«Le thé est excellent, merci»: un pilote de chasse indien capturé mercredi par le Pakistan dans la région disputée du Cachemire est devenu le visage humain de la confrontation entre les deux frères ennemis d’Asie du Sud.

Après vingt-quatre heures d’incertitude, le Pakistan a indiqué qu’il libérerait vendredi le lieutenant-colonel Abhinandan Varthaman en «geste de paix» envers l’Inde. Les deux pays sont en crise aiguë depuis un raid aérien indien mardi contre, selon New Delhi, un camp islamiste situé en territoire pakistanais.

En réponse, des avions de chasse pakistanais avaient traversé mercredi la frontière de facto au Cachemire. Dans les combats qui ont suivi, le Pakistan a affirmé avoir abattu deux avions indiens et capturé le pilote Varthaman. L’Inde a de son côté déclaré avoir perdu un avion et abattu un avion pakistanais, ce qu’a démenti Islamabad.

Images virales sur les réseaux

Médias et réseaux sociaux pakistanais partageaient largement mercredi et jeudi des vidéos du pilote prisonnier, des images qualifiées de «vulgaires» par New Delhi et absentes des médias indiens.

Sur la première vidéo, visiblement filmée au téléphone portable peu après le crash de son avion du côté pakistanais de la ligne de cessez-le-feu au Cachemire, des habitants passent à tabac le pilote dans un ruisseau. Des soldats pakistanais essayent de le protéger, criant «Stop! Stop!». On entend une détonation qui semble être un coup de feu.

Une seconde vidéo, tournée un peu plus tard, montre le prisonnier les mains liées à une chaise et les yeux bandés. Il a du sang sur le visage. D’un ton calme, il décline son identité et son matricule.

«Puis-je demander un peu plus d’informations? Suis-je avec l’armée pakistanaise?» s’enquiert-il.

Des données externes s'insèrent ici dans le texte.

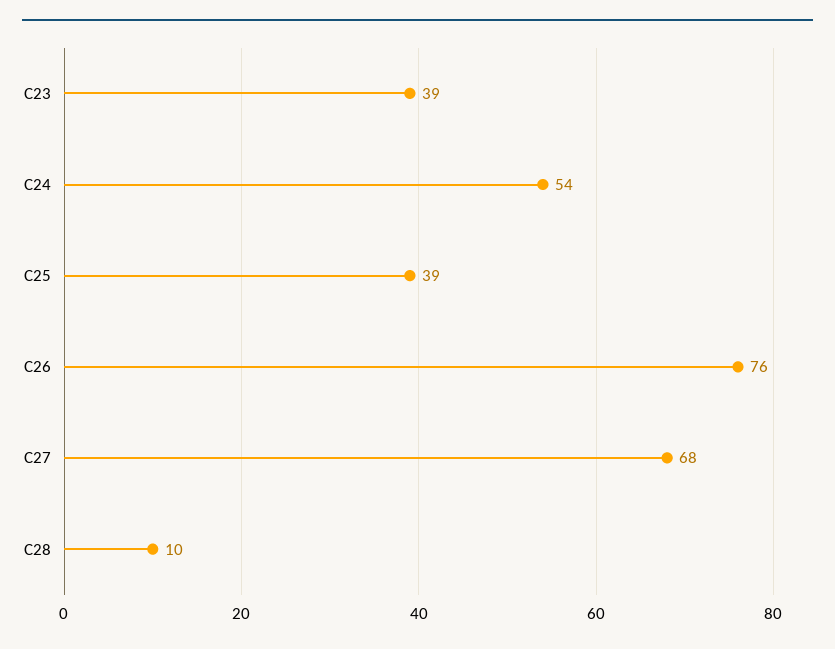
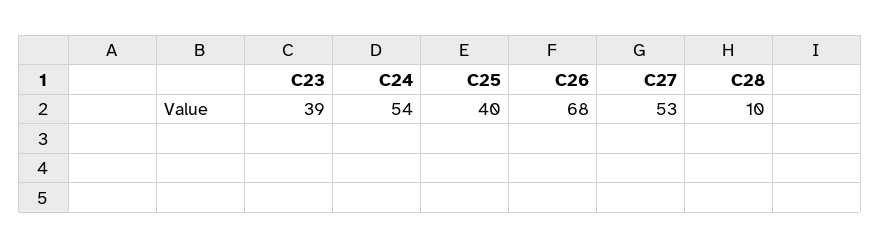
  {
    "C23": 39,
    "C24": 54,
-   "C25": 39,
+   "C25": 40,
-   "C26": 76,
+   "C26": 68,
-   "C27": 68,
+   "C27": 53,
    "C28": 10
  }

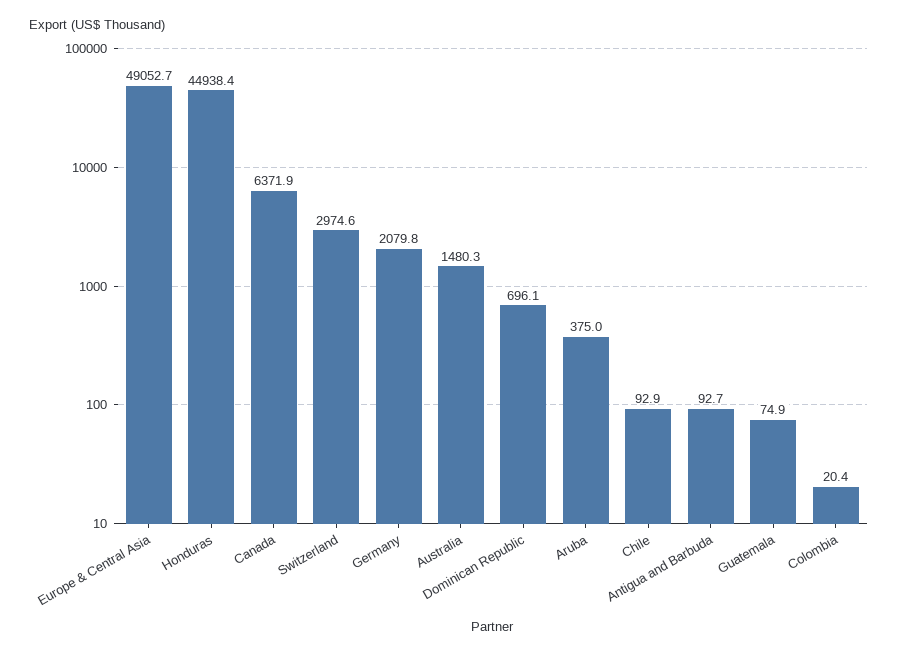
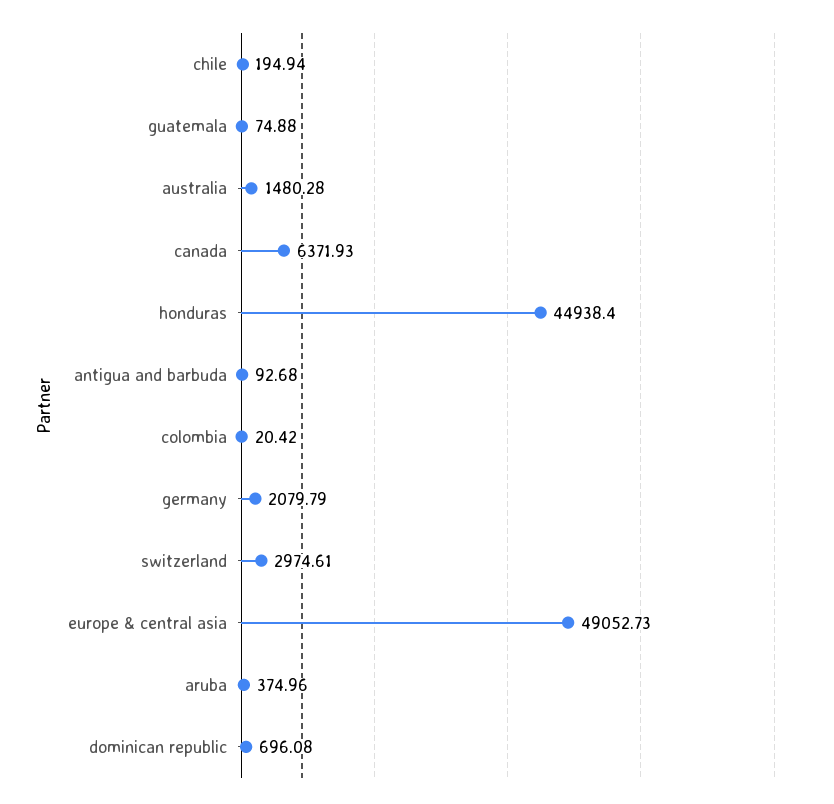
  {
    "Europe & Central Asia": 49052.73,
    "Honduras": 44938.4,
    "Canada": 6371.93,
    "Switzerland": 2974.61,
    "Germany": 2079.79,
    "Australia": 1480.28,
    "Dominican Republic": 696.08,
    "Aruba": 374.96,
-   "Chile": 92.9,
+   "Chile": 194.94,
    "Antigua and Barbuda": 92.68,
    "Guatemala": 74.88,
    "Colombia": 20.42
  }

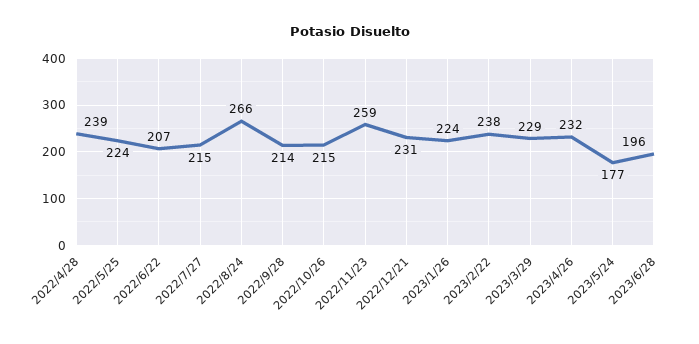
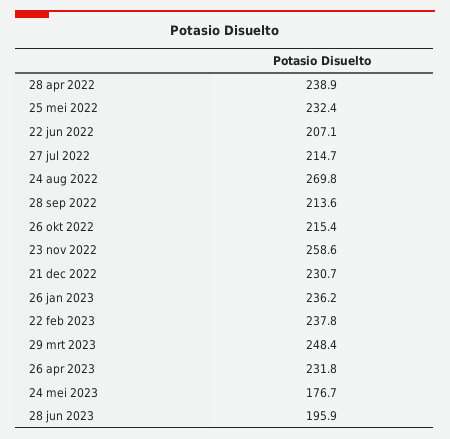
  {
    "2022/4/28": 238.9,
-   "2022/5/25": 224,
+   "2022/5/25": 232.4,
    "2022/6/22": 207.1,
    "2022/7/27": 214.7,
-   "2022/8/24": 266,
+   "2022/8/24": 269.8,
    "2022/9/28": 213.6,
    "2022/10/26": 215.4,
    "2022/11/23": 258.6,
    "2022/12/21": 230.7,
-   "2023/1/26": 224,
+   "2023/1/26": 236.2,
    "2023/2/22": 237.8,
-   "2023/3/29": 229,
+   "2023/3/29": 248.4,
    "2023/4/26": 231.8,
    "2023/5/24": 176.7,
    "2023/6/28": 195.9
  }

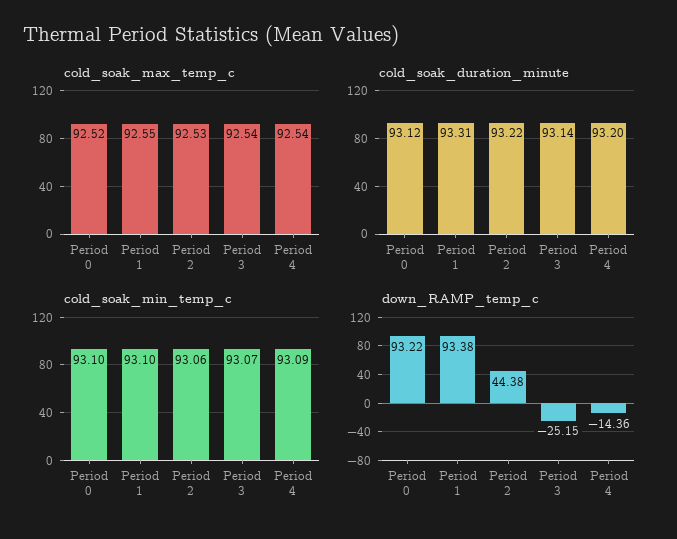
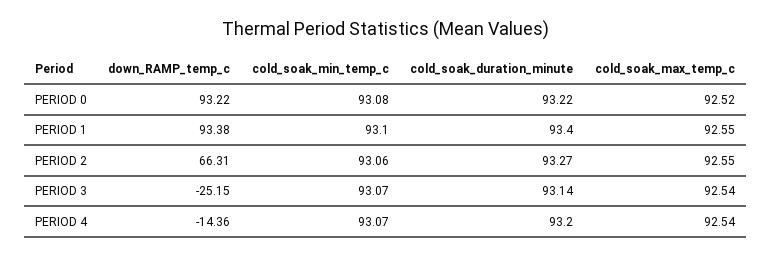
  {
    "cold_soak_max_temp_c": {
      "Period 0": 92.52,
      "Period 1": 92.55,
-     "Period 2": 92.53,
+     "Period 2": 92.55,
      "Period 3": 92.54,
      "Period 4": 92.54
    },
    "cold_soak_duration_minute": {
-     "Period 0": 93.12,
+     "Period 0": 93.22,
-     "Period 1": 93.31,
+     "Period 1": 93.4,
-     "Period 2": 93.22,
+     "Period 2": 93.27,
      "Period 3": 93.14,
      "Period 4": 93.2
    },
    "cold_soak_min_temp_c": {
-     "Period 0": 93.1,
+     "Period 0": 93.08,
      "Period 1": 93.1,
      "Period 2": 93.06,
      "Period 3": 93.07,
-     "Period 4": 93.09
+     "Period 4": 93.07
    },
    "down_RAMP_temp_c": {
      "Period 0": 93.22,
      "Period 1": 93.38,
-     "Period 2": 44.38,
+     "Period 2": 66.31,
      "Period 3": -25.15,
      "Period 4": -14.36
    }
  }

L’objectif zoome sur alors son écusson, qui porte les lettres «ABHI».

Une troisième vidéo, diffusée en fin de journée par l’armée pakistanaise, montre Abhinandan Varthaman les mains libres et les yeux dégagés. Son œil droit est enflé. Il boit un thé dans une tasse. «J’espère que vous aimez le thé», dit un interlocuteur hors champ. «Le thé est excellent, merci», répond le militaire indien.

Un héros en Inde

À propos de sa situation, il déclare face caméra: «les officiers de l’armée pakistanaise m’ont très bien traité. Ce sont de vrais gentlemen, à commencer par le capitaine qui m’a sauvé du lynchage». On ignore s’il parlait sous la contrainte.

En Inde, le pilote capturé est vite devenu un héros pour une opinion publique chauffée à blanc. Les mots-dièses #GivebackAbhinandan et #Abhinandanmyhero étaient tendance sur Twitter.

Son refus poli de répondre à certaines questions des militaires pakistanais – «Je suis désolé commandant, je ne suis pas censé vous dire cela» – suscitaient notamment l’admiration des internautes indiens. «Un tel calme et une telle résilience face à l’adversité. Prières pour notre brave pilote #AbhinandanVarthaman», a ainsi tweeté l’acteur de Bollywood Emraan Hashmi.

Cet épisode éveille dans la mémoire indienne des circonstances similaires lorsqu’en 1999 le pilote indien Kambampati Nachiketa avait été abattu et capturé par le Pakistan au Cachemire. Il avait été rendu à son pays environ une semaine plus tard.

L’avion d’Abhinandan Varthaman figurait parmi ceux dépêchés par l’armée de l’air indienne pour contrecarrer une incursion aérienne pakistanaise au-dessus de la frontière de fait entre les deux pays au Cachemire. Après avoir été abattu, le pilote ignorait de quel côté de la frontière il se trouvait et a tiré un coup de pistolet pour effrayer des garçons venus l’encercler, a rapporté le quotidien pakistanais Dawn. Il a ensuite pris la fuite à pied et essayé d’avaler des documents en sa possession, d’après ce média.